How To Properly Brew Tea

Brewing tea might seem like an easy enough task but there are subtle nuances, which if ignored, can produce a mediocre cup of tea full of tanins and other bitter tasting compounds. Such variances might include differences such as the amount of material, temperature of the water, or even the steep time.

Below we are going to discuss the most common forms of tea and how to brew them properly:

White Tea

White tea is the least processed tea variety and has minimal processing.

Often it is simply picked from the plant and dried.

White tea has minimal caffeine.

Quantity: 1 - 2 Teaspoons

Brew Time: 3 to 4 Minutes

Water Temperature: 170 to 180 Fahrenheit

Green Tea

Green tea is most popular in Japan but has grown to prevalence in recent history.

Purported to have immense health benefits and anti-aging properties.

Popular varieties include strains such as sencha, longjing, genmaicha, and matcha.

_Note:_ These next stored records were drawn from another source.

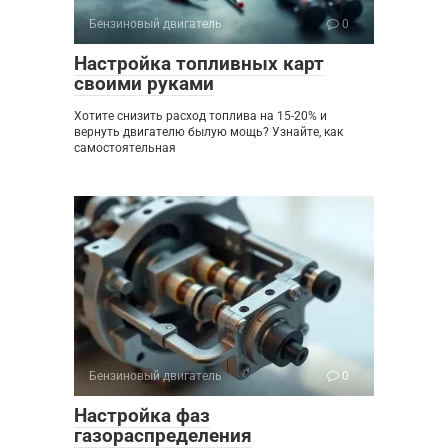
Бензиновый двигатель
0
Настройка топливных карт
своими руками
Хотите снизить расход топлива на 15-20% и
вернуть двигателю былую мощь? Узнайте, как
самостоятельная
Бензиновый двигатель
0
Настройка фаз
газораспределения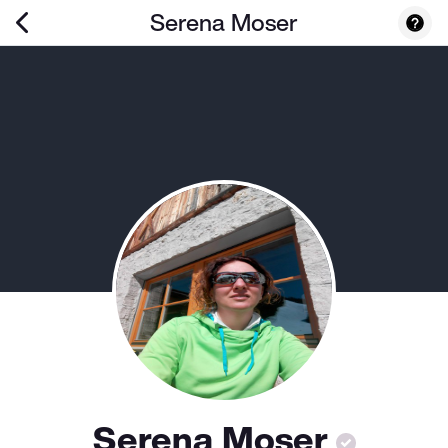
Serena Moser
Serena Moser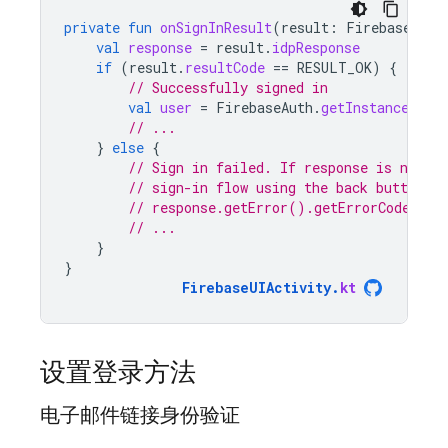
private
fun
onSignInResult
(
result
:
FirebaseAuth
val
response
=
result
.
idpResponse
if
(
result
.
resultCode
==
RESULT_OK
)
{
// Successfully signed in
val
user
=
FirebaseAuth
.
getInstance
().
c
// ...
}
else
{
// Sign in failed. If response is null t
// sign-in flow using the back button. 
// response.getError().getErrorCode() a
// ...
}
}
FirebaseUIActivity
.
kt
设置登录方法
电子邮件链接身份验证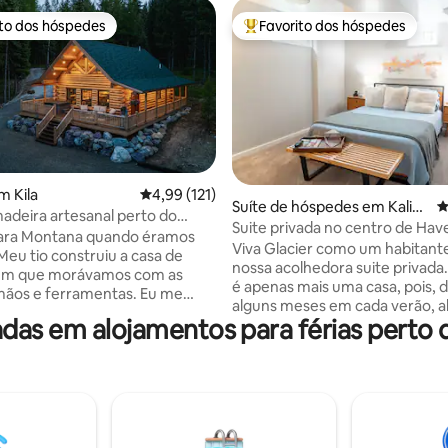
ito dos hóspedes
Favorito dos hóspedes
s dos hóspedes mais apreciados
Favoritos dos hóspedes mais a
m Kila
Classificação média de 4,99 em 5 estrelas, 12
4,99 (121)
4,94 em 5 estrelas, 100avaliações
Suíte de hóspedes em Kalisp
C
adeira artesanal perto do
ell
Suite privada no centro de Have
ark
ara Montana quando éramos
como um habitante local
Viva Glacier como um habitante
Meu tio construiu a casa de
nossa acolhedora suite privada.
em que morávamos com as
é apenas mais uma casa, pois, 
mãos e ferramentas. Eu me
alguns meses em cada verão, a
 instantaneamente pelo cheiro
as em alojamentos para férias perto
nossa suite pessoal de hóspede
o, textura da madeira e estilo
inferior a viajantes que querem
o mundo. Eu disse a mim
o Flathead Valley da mesma fo
 um dia eu construiria uma
nós. Quando fica hospedado n
adeira também. Vinte anos
Downtown Haven, está hosped
izemos isso acontecer. Esta casa
nossa casa. Estará a apenas trê
ruída com minhas próprias
quarteirões da nossa padaria fav
ramentas e desejo de criar algo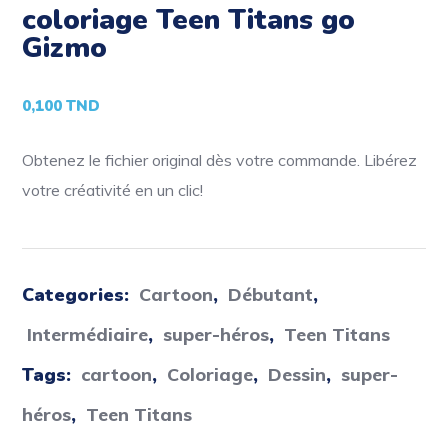
coloriage Teen Titans go
Gizmo
0,100
TND
Obtenez le fichier original dès votre commande. Libérez
votre créativité en un clic!
Categories:
Cartoon
,
Débutant
,
Intermédiaire
,
super-héros
,
Teen Titans
Tags:
cartoon
,
Coloriage
,
Dessin
,
super-
héros
,
Teen Titans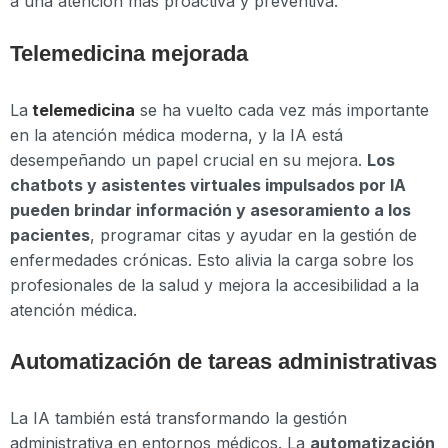
a una atención más proactiva y preventiva.
Telemedicina mejorada
La
telemedicina
se ha vuelto cada vez más importante
en la atención médica moderna, y la IA está
desempeñando un papel crucial en su mejora.
Los
chatbots y asistentes virtuales impulsados por IA
pueden brindar información y asesoramiento a los
pacientes
, programar citas y ayudar en la gestión de
enfermedades crónicas. Esto alivia la carga sobre los
profesionales de la salud y mejora la accesibilidad a la
atención médica.
Automatización de tareas administrativas
La IA también está transformando la gestión
administrativa en entornos médicos. La
automatización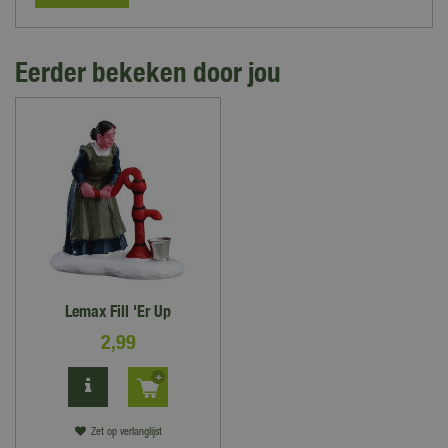
Eerder bekeken door jou
Lemax Fill 'Er Up
2
,
99
Zet op verlanglijst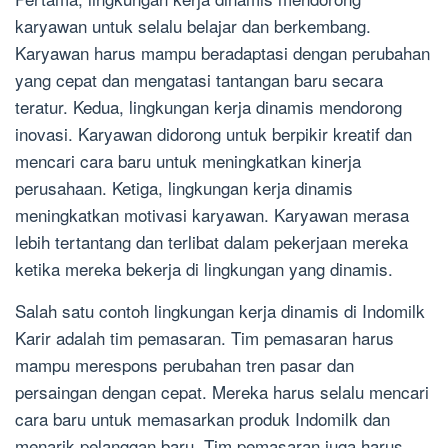
karyawan untuk selalu belajar dan berkembang.
Karyawan harus mampu beradaptasi dengan perubahan
yang cepat dan mengatasi tantangan baru secara
teratur. Kedua, lingkungan kerja dinamis mendorong
inovasi. Karyawan didorong untuk berpikir kreatif dan
mencari cara baru untuk meningkatkan kinerja
perusahaan. Ketiga, lingkungan kerja dinamis
meningkatkan motivasi karyawan. Karyawan merasa
lebih tertantang dan terlibat dalam pekerjaan mereka
ketika mereka bekerja di lingkungan yang dinamis.
Salah satu contoh lingkungan kerja dinamis di Indomilk
Karir adalah tim pemasaran. Tim pemasaran harus
mampu merespons perubahan tren pasar dan
persaingan dengan cepat. Mereka harus selalu mencari
cara baru untuk memasarkan produk Indomilk dan
menarik pelanggan baru. Tim pemasaran juga harus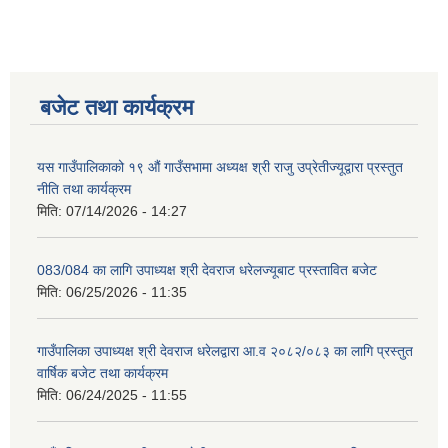
बजेट तथा कार्यक्रम
यस गाउँपालिकाको १९ औं गाउँसभामा अध्यक्ष श्री राजु उप्रेतीज्यूद्वारा प्रस्तुत
नीति तथा कार्यक्रम
मिति:
07/14/2026 - 14:27
083/084 का लागि उपाध्यक्ष श्री देवराज धरेलज्यूबाट प्रस्तावित बजेट
मिति:
06/25/2026 - 11:35
गाउँपालिका उपाध्यक्ष श्री देवराज धरेलद्वारा आ.व २०८२/०८३ का लागि प्रस्तुत
वार्षिक बजेट तथा कार्यक्रम
मिति:
06/24/2025 - 11:55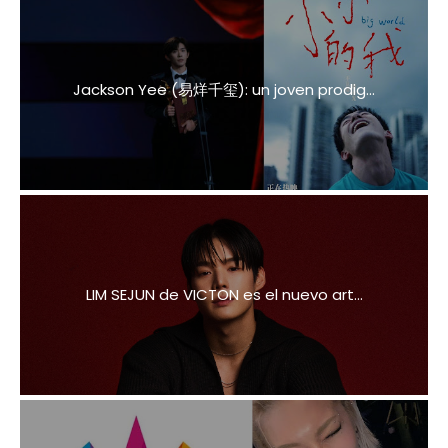
Jackson Yee (易烊千玺): un joven prodig...
LIM SEJUN de VICTON es el nuevo art...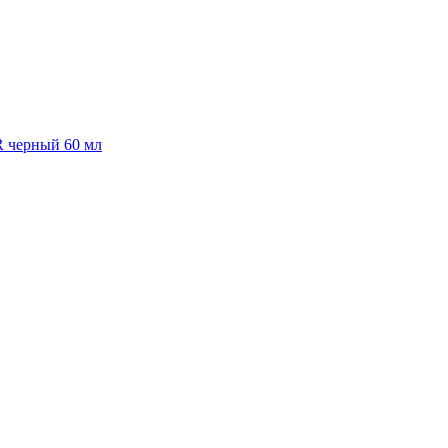
R черный 60 мл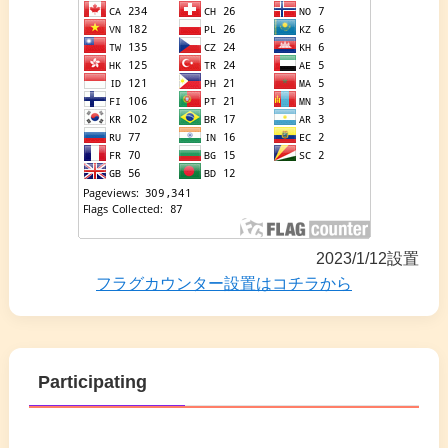
2023/1/12設置
フラグカウンター設置はコチラから
Participating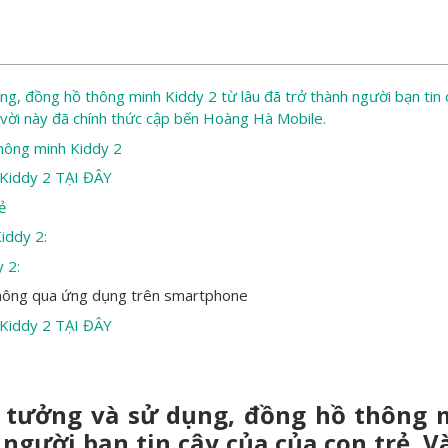
g, đồng hồ thông minh Kiddy 2 từ lâu đã trở thành người bạn tin 
 vời này đã chính thức cập bến Hoàng Hà Mobile.
hông minh Kiddy 2
 Kiddy 2 TẠI ĐÂY
ẻ
iddy 2:
 2:
thông qua ứng dụng trên smartphone
 Kiddy 2 TẠI ĐÂY
n tưởng và sử dụng, đồng hồ thông 
 người bạn tin cậy của của con trẻ. V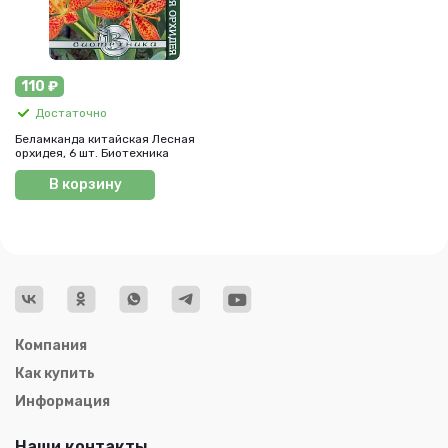
110 ₽
Достаточно
Беламканда китайская Лесная
орхидея, 6 шт. Биотехника
В корзину
Компания
Как купить
Информация
Наши контакты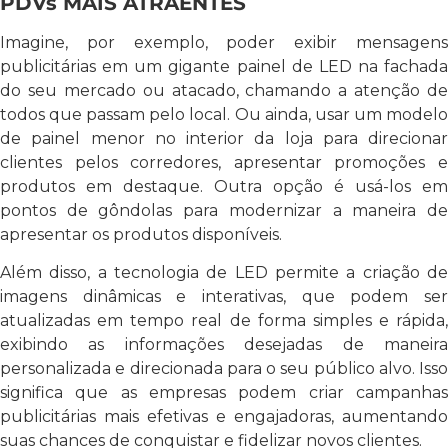
PDVs MAIS ATRAENTES
Imagine, por exemplo, poder exibir mensagens
publicitárias em um gigante painel de LED na fachada
do seu mercado ou atacado, chamando a atenção de
todos que passam pelo local. Ou ainda, usar um modelo
de painel menor no interior da loja para direcionar
clientes pelos corredores, apresentar promoções e
produtos em destaque. Outra opção é usá-los em
pontos de gôndolas para modernizar a maneira de
apresentar os produtos disponíveis.
Além disso, a tecnologia de LED permite a criação de
imagens dinâmicas e interativas, que podem ser
atualizadas em tempo real de forma simples e rápida,
exibindo as informações desejadas de maneira
personalizada e direcionada para o seu público alvo. Isso
significa que as empresas podem criar campanhas
publicitárias mais efetivas e engajadoras, aumentando
suas chances de conquistar e fidelizar novos clientes.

Green tea contains caffeine, but less then some other varieties such as black or oolong.

Quantity: 1 - 2 Teaspoons

Brew Time: 1 to 3 Minutes

Water Temperature: 170 to 180 Fahrenheit

Black Tea

The most common tea variety in the western world would be black tea.

Noted for it's rich and bold flavor, it pairs well with cream and sugar.

Black tea typically has a high caffeine content.

Quantity: 1 - 2 Teaspoons

Brew Time: 3 to 5 Minutes

Water Temperature: 190 to 210 Fahrenheit

Oolong Tea

Oolong tea is also sometimes called 'wu long'.

This varietal of tea often holds a depth unparalleled by others.

Oolong tea contains a moderate amount of caffeine.

Quantity: 1 - 2 Teaspoons

Brew Time: 3 to 5 Minutes

Water Temperature: 170 to 180 Fahrenheit

Pu'erh Tea

Quantity: 1 - 2 Teaspoons

Brew Time: 3 to 5 Minutes

Water Temperature: 190 to 210 Fahrenheit

Herbal Tea

Herbal tea typically consists of herbs, fruits, roots, and flowers.

An example of common ingredients could include things such as rose, licorice, lemon, or ginger.

Most herbal tea has no caffeine, outside of a few plants such as yerba mate.

Quantity: 1 - 2 Teaspoons

Brew Time: 3 to 5 Minutes

Water Temperature: 190 to 210 Fahrenheit

Tips:

  • Many loose-leaf teas are good for a second or third brewing if you would like another cup.
  • When brewing loose-leaf tea it is best to let it diffuse in a container where the leaves can unfurl.
  • As a rule of thumb, 2 grams of tea leaf per cup of tea is usually suitable.
  • Using clean, fresh water is always recommended.
  • For iced tea, double the amount of leaf used for a bolder flavor.